Tribes Threaten Lawsuit Over Salmon Planby Associated Press
KGW.com, April 20, 2004
A tribal confederation says it will sue the Bonneville Power Administration to prevent it from halting summer spills of water over four Columbia River dams.
The BPA says halting the spills could save $77 million by using the water to generate electricity instead, and that only a handful of salmon would be affected.
The Confederated Tribes of the Umatilla say the spills are the safest way to get salmon downriver through the dams, and that stopping them would cost the lives of thousands of fish and retard salmon recovery.
The BPA did not return calls seeking comment.

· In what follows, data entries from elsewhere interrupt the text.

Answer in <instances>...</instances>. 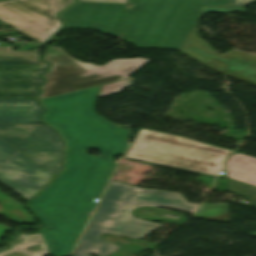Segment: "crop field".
Listing matches in <instances>:
<instances>
[{
	"label": "crop field",
	"instance_id": "412701ff",
	"mask_svg": "<svg viewBox=\"0 0 256 256\" xmlns=\"http://www.w3.org/2000/svg\"><path fill=\"white\" fill-rule=\"evenodd\" d=\"M230 152L141 128L126 157L215 176Z\"/></svg>",
	"mask_w": 256,
	"mask_h": 256
},
{
	"label": "crop field",
	"instance_id": "d1516ede",
	"mask_svg": "<svg viewBox=\"0 0 256 256\" xmlns=\"http://www.w3.org/2000/svg\"><path fill=\"white\" fill-rule=\"evenodd\" d=\"M42 114L34 99H0V123H39ZM17 151L0 139V166Z\"/></svg>",
	"mask_w": 256,
	"mask_h": 256
},
{
	"label": "crop field",
	"instance_id": "4a817a6b",
	"mask_svg": "<svg viewBox=\"0 0 256 256\" xmlns=\"http://www.w3.org/2000/svg\"><path fill=\"white\" fill-rule=\"evenodd\" d=\"M129 82H130V79L126 78V79H124L123 81H120V82L105 84V85H103L99 95L103 96V95L118 92L122 88H124L126 85H128Z\"/></svg>",
	"mask_w": 256,
	"mask_h": 256
},
{
	"label": "crop field",
	"instance_id": "5a996713",
	"mask_svg": "<svg viewBox=\"0 0 256 256\" xmlns=\"http://www.w3.org/2000/svg\"><path fill=\"white\" fill-rule=\"evenodd\" d=\"M125 4L77 2L60 14L67 28L96 29L118 36Z\"/></svg>",
	"mask_w": 256,
	"mask_h": 256
},
{
	"label": "crop field",
	"instance_id": "d9b57169",
	"mask_svg": "<svg viewBox=\"0 0 256 256\" xmlns=\"http://www.w3.org/2000/svg\"><path fill=\"white\" fill-rule=\"evenodd\" d=\"M195 217L205 220L228 222L227 204H204Z\"/></svg>",
	"mask_w": 256,
	"mask_h": 256
},
{
	"label": "crop field",
	"instance_id": "d8731c3e",
	"mask_svg": "<svg viewBox=\"0 0 256 256\" xmlns=\"http://www.w3.org/2000/svg\"><path fill=\"white\" fill-rule=\"evenodd\" d=\"M0 138L51 172L62 169L63 141L43 124H0Z\"/></svg>",
	"mask_w": 256,
	"mask_h": 256
},
{
	"label": "crop field",
	"instance_id": "bc2a9ffb",
	"mask_svg": "<svg viewBox=\"0 0 256 256\" xmlns=\"http://www.w3.org/2000/svg\"><path fill=\"white\" fill-rule=\"evenodd\" d=\"M81 2L126 3L127 0H78Z\"/></svg>",
	"mask_w": 256,
	"mask_h": 256
},
{
	"label": "crop field",
	"instance_id": "dd49c442",
	"mask_svg": "<svg viewBox=\"0 0 256 256\" xmlns=\"http://www.w3.org/2000/svg\"><path fill=\"white\" fill-rule=\"evenodd\" d=\"M209 11L228 12L245 9L231 6H210L201 8L188 35L186 36L180 51L200 62L204 66L215 70L228 77L240 79L256 86V55L239 51L226 52L224 55H217L209 44L197 37L196 24L201 14Z\"/></svg>",
	"mask_w": 256,
	"mask_h": 256
},
{
	"label": "crop field",
	"instance_id": "92a150f3",
	"mask_svg": "<svg viewBox=\"0 0 256 256\" xmlns=\"http://www.w3.org/2000/svg\"><path fill=\"white\" fill-rule=\"evenodd\" d=\"M126 11H127V9H126ZM125 15H126V13H125ZM124 19H125V16H124ZM124 19H123V22H124ZM122 26H123V23H122ZM122 26H121V29H122ZM121 29H120V32H121ZM119 36H120V33H119Z\"/></svg>",
	"mask_w": 256,
	"mask_h": 256
},
{
	"label": "crop field",
	"instance_id": "dafd665d",
	"mask_svg": "<svg viewBox=\"0 0 256 256\" xmlns=\"http://www.w3.org/2000/svg\"><path fill=\"white\" fill-rule=\"evenodd\" d=\"M0 24H4V23H2V22L0 21Z\"/></svg>",
	"mask_w": 256,
	"mask_h": 256
},
{
	"label": "crop field",
	"instance_id": "28ad6ade",
	"mask_svg": "<svg viewBox=\"0 0 256 256\" xmlns=\"http://www.w3.org/2000/svg\"><path fill=\"white\" fill-rule=\"evenodd\" d=\"M48 66H0V97L35 98L36 87L44 81L39 75Z\"/></svg>",
	"mask_w": 256,
	"mask_h": 256
},
{
	"label": "crop field",
	"instance_id": "8a807250",
	"mask_svg": "<svg viewBox=\"0 0 256 256\" xmlns=\"http://www.w3.org/2000/svg\"><path fill=\"white\" fill-rule=\"evenodd\" d=\"M101 85L66 93L41 102L46 109L42 121L59 130L67 141L66 167L29 206L44 222L39 229L53 256L70 254L81 235L115 163L124 153L128 130L94 113ZM102 151L100 157L86 153Z\"/></svg>",
	"mask_w": 256,
	"mask_h": 256
},
{
	"label": "crop field",
	"instance_id": "cbeb9de0",
	"mask_svg": "<svg viewBox=\"0 0 256 256\" xmlns=\"http://www.w3.org/2000/svg\"><path fill=\"white\" fill-rule=\"evenodd\" d=\"M227 177L256 186V158L234 153L226 162Z\"/></svg>",
	"mask_w": 256,
	"mask_h": 256
},
{
	"label": "crop field",
	"instance_id": "f4fd0767",
	"mask_svg": "<svg viewBox=\"0 0 256 256\" xmlns=\"http://www.w3.org/2000/svg\"><path fill=\"white\" fill-rule=\"evenodd\" d=\"M43 59L52 68L43 75L47 83L40 88L43 94L38 99L122 80L148 62L142 58L114 59L105 66H94L80 63L56 47L49 48Z\"/></svg>",
	"mask_w": 256,
	"mask_h": 256
},
{
	"label": "crop field",
	"instance_id": "733c2abd",
	"mask_svg": "<svg viewBox=\"0 0 256 256\" xmlns=\"http://www.w3.org/2000/svg\"><path fill=\"white\" fill-rule=\"evenodd\" d=\"M228 191L234 192L256 205V188L227 179Z\"/></svg>",
	"mask_w": 256,
	"mask_h": 256
},
{
	"label": "crop field",
	"instance_id": "3316defc",
	"mask_svg": "<svg viewBox=\"0 0 256 256\" xmlns=\"http://www.w3.org/2000/svg\"><path fill=\"white\" fill-rule=\"evenodd\" d=\"M53 176L19 152L0 167V183L27 200Z\"/></svg>",
	"mask_w": 256,
	"mask_h": 256
},
{
	"label": "crop field",
	"instance_id": "34b2d1b8",
	"mask_svg": "<svg viewBox=\"0 0 256 256\" xmlns=\"http://www.w3.org/2000/svg\"><path fill=\"white\" fill-rule=\"evenodd\" d=\"M231 0H129L120 38L140 47L179 49L202 6Z\"/></svg>",
	"mask_w": 256,
	"mask_h": 256
},
{
	"label": "crop field",
	"instance_id": "ac0d7876",
	"mask_svg": "<svg viewBox=\"0 0 256 256\" xmlns=\"http://www.w3.org/2000/svg\"><path fill=\"white\" fill-rule=\"evenodd\" d=\"M140 206H162L195 213L200 204L186 202L180 194L135 188L111 181L72 256H89L86 253L106 256L117 250L119 246L100 240L102 233L142 238L159 227L160 224L141 221L130 214L132 209Z\"/></svg>",
	"mask_w": 256,
	"mask_h": 256
},
{
	"label": "crop field",
	"instance_id": "5142ce71",
	"mask_svg": "<svg viewBox=\"0 0 256 256\" xmlns=\"http://www.w3.org/2000/svg\"><path fill=\"white\" fill-rule=\"evenodd\" d=\"M38 59V51H12L10 46L0 47V65H48Z\"/></svg>",
	"mask_w": 256,
	"mask_h": 256
},
{
	"label": "crop field",
	"instance_id": "22f410ed",
	"mask_svg": "<svg viewBox=\"0 0 256 256\" xmlns=\"http://www.w3.org/2000/svg\"><path fill=\"white\" fill-rule=\"evenodd\" d=\"M10 248L0 251V256H42L47 253L41 234H19L8 242Z\"/></svg>",
	"mask_w": 256,
	"mask_h": 256
},
{
	"label": "crop field",
	"instance_id": "e52e79f7",
	"mask_svg": "<svg viewBox=\"0 0 256 256\" xmlns=\"http://www.w3.org/2000/svg\"><path fill=\"white\" fill-rule=\"evenodd\" d=\"M73 2L74 0L0 1V20L43 43L62 27L56 14Z\"/></svg>",
	"mask_w": 256,
	"mask_h": 256
},
{
	"label": "crop field",
	"instance_id": "214f88e0",
	"mask_svg": "<svg viewBox=\"0 0 256 256\" xmlns=\"http://www.w3.org/2000/svg\"><path fill=\"white\" fill-rule=\"evenodd\" d=\"M255 1L256 0H232L231 5L243 7L247 4H249V2H255Z\"/></svg>",
	"mask_w": 256,
	"mask_h": 256
}]
</instances>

However the U.S. Army Corps of Engineers has said survival rates for salmon that are "spilled" over the dams are only marginally better than that of those passed through turbines.
Plans to reduce or eliminate the spills this summer left the tribes with no choice but to sue, said Antone Minthorn, chairman of the Umatilla's board of trustees.
Jay Minthorn, also a board of trustee member, said ending the summer spills would affect chinook runs in the Umatilla River, which were wiped out in the early 20th century when federal irrigation projects took most of the river's water.
The government has since spent millions of dollars to restore the run.
bluefish does the math for your convenience: BPA estimates that eliminating summer spill would provide 1.15 - 1.49 million Megawatt*hours (MWh) of "surplus" electricity to sell (typically to California) at an estimated average price of $32/MWh (yielding $37 - $46 million). Prices of course will vary with time of day and electricity market conditions. BPA estimates that elimination of summer spill could potentially provide a 2% electricity rate reduction.